◆ **Task requirements**
A) Could you write out the part of the text about averages from "10 people, 9" to "of the scale.", with "middle" substituted for "median"?
B) Do these statements agree with the text about averages? For each, answer yes or no and quote the words of the text that decide it. (i) In Esher and Walton, the average income tax paid is £18,900. (ii) Nottingham North came first in the ranking. (iii) In Bulwell you would need 15.15x the average income for the area.

◆ **Passage to read**
THE THING ABOUT AVERAGES

10 people, 9 have an income of £10,000 and one has an income of £100,000. The average income is £19,000 (total income divided by 10). The median income (the mid-point in the total range is £10,000). The average is distorted by incomes at either end of the scale.

ESHER AND WALTON

Given the above, it would therefore probably not surprise you that the stockbroker belt has a much higher average income tax. The most expensive area being Esher and Walton, where the average income per person is £68,600 and the average income tax paid is £18,900. London has an average income of £46,900 with income tax of £10,400. Compare this to Nottingham North which came 579th (last) with an average income of £21,700 and tax paid of £2,080. By way of note the national average income tax paid is £4,617 with an average income of £30,780.

WHAT ABOUT HOUSE PRICES?

So just doing a quick check of house prices in Bulwell, NG6 – the average value of property is £139,792 whilst in Esher it is £1,039,615 (according to Zoopla). Again, be warned about averages! Let’s pretend that to buy a property in either you can do so with a multiple of your income. In Bulwell you would still need 6.44x the average income for the area, in Esher you would need 15.15x the average income for Esher. House prices and incomes are related. High incomes are needed to buy higher priced homes.

◆ **Records from a data collection**
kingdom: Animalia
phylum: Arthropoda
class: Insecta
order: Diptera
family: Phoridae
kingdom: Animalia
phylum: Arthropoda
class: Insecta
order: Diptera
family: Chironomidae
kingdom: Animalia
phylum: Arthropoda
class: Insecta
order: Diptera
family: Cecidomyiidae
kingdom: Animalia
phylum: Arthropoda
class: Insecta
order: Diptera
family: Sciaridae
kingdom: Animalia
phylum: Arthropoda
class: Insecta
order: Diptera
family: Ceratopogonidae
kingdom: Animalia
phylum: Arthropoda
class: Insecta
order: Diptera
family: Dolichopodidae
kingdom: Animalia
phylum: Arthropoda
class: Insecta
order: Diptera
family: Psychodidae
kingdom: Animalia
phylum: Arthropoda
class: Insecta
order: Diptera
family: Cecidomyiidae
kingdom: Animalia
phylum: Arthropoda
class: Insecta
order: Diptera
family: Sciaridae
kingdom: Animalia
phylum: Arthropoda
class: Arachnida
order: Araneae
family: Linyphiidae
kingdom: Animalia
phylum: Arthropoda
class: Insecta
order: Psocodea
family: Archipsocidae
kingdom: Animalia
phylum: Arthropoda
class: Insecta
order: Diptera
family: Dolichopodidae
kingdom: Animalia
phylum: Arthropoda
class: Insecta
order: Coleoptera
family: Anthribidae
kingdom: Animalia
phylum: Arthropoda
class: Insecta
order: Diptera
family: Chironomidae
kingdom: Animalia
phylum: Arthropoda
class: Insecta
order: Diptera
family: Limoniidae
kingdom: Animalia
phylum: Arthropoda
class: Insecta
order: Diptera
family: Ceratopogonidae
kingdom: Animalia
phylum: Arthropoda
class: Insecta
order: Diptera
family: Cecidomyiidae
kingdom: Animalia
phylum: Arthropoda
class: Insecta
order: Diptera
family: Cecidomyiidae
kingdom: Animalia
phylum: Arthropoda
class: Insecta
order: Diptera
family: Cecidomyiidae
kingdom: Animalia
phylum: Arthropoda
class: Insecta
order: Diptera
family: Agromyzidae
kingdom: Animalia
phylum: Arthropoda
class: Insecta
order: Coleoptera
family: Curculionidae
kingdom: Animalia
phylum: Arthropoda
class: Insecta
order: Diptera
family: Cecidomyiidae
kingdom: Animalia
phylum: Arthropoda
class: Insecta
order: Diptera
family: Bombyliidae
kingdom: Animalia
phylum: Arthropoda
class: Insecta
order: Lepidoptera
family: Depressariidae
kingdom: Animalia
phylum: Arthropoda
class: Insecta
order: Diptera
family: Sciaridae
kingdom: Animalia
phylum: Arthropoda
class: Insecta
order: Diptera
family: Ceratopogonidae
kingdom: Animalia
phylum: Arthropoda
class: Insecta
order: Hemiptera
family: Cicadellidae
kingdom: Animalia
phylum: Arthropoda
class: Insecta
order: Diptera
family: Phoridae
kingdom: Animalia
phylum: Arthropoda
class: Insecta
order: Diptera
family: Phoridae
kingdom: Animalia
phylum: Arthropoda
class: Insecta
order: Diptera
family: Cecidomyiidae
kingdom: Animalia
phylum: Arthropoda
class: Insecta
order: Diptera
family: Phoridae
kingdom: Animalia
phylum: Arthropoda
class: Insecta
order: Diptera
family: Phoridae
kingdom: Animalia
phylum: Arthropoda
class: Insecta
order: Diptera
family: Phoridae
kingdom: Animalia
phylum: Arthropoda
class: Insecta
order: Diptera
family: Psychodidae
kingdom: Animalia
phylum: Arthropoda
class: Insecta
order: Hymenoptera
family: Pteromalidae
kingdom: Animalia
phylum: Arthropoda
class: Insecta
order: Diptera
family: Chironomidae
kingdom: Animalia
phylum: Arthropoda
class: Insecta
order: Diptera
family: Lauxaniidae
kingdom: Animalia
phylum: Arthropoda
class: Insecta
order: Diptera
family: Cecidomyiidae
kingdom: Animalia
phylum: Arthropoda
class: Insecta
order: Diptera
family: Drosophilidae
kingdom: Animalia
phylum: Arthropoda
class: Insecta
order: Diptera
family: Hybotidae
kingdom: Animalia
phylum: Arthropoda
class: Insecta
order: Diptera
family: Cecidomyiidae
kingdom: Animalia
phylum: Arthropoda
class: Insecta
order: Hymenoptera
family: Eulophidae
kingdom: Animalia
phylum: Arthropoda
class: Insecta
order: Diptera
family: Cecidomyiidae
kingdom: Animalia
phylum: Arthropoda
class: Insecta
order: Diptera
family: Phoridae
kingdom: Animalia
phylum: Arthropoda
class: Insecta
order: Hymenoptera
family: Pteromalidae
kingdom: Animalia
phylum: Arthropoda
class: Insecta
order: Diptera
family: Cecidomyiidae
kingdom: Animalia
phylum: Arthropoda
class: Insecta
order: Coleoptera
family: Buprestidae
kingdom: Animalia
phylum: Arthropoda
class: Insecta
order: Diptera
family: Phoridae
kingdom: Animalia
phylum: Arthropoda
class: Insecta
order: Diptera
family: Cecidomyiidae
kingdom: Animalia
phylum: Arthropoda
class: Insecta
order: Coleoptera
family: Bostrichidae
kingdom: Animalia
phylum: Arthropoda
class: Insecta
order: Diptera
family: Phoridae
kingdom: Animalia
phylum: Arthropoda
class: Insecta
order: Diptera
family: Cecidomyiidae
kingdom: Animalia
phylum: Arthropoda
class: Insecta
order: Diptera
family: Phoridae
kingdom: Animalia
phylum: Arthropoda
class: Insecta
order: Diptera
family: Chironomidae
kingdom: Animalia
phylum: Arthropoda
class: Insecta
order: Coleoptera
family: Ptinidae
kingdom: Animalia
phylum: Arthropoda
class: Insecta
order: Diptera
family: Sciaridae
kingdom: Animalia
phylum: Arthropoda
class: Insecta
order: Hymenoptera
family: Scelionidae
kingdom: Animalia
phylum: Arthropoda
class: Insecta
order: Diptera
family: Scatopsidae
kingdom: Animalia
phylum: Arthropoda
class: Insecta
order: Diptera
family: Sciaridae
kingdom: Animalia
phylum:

◆ **Written answers**
A)
10 people, 9 have an income of £10,000 and one has an income of £100,000. The average income is £19,000 (total income divided by 10). The middle income (the mid-point in the total range is £10,000). The average is distorted by incomes at either end of the scale.

B)
(i) Yes: "the average income tax paid is £18,900"
(ii) No: "Nottingham North which came 579th (last)"
(iii) No: "In Bulwell you would still need 6.44x the average income for the area"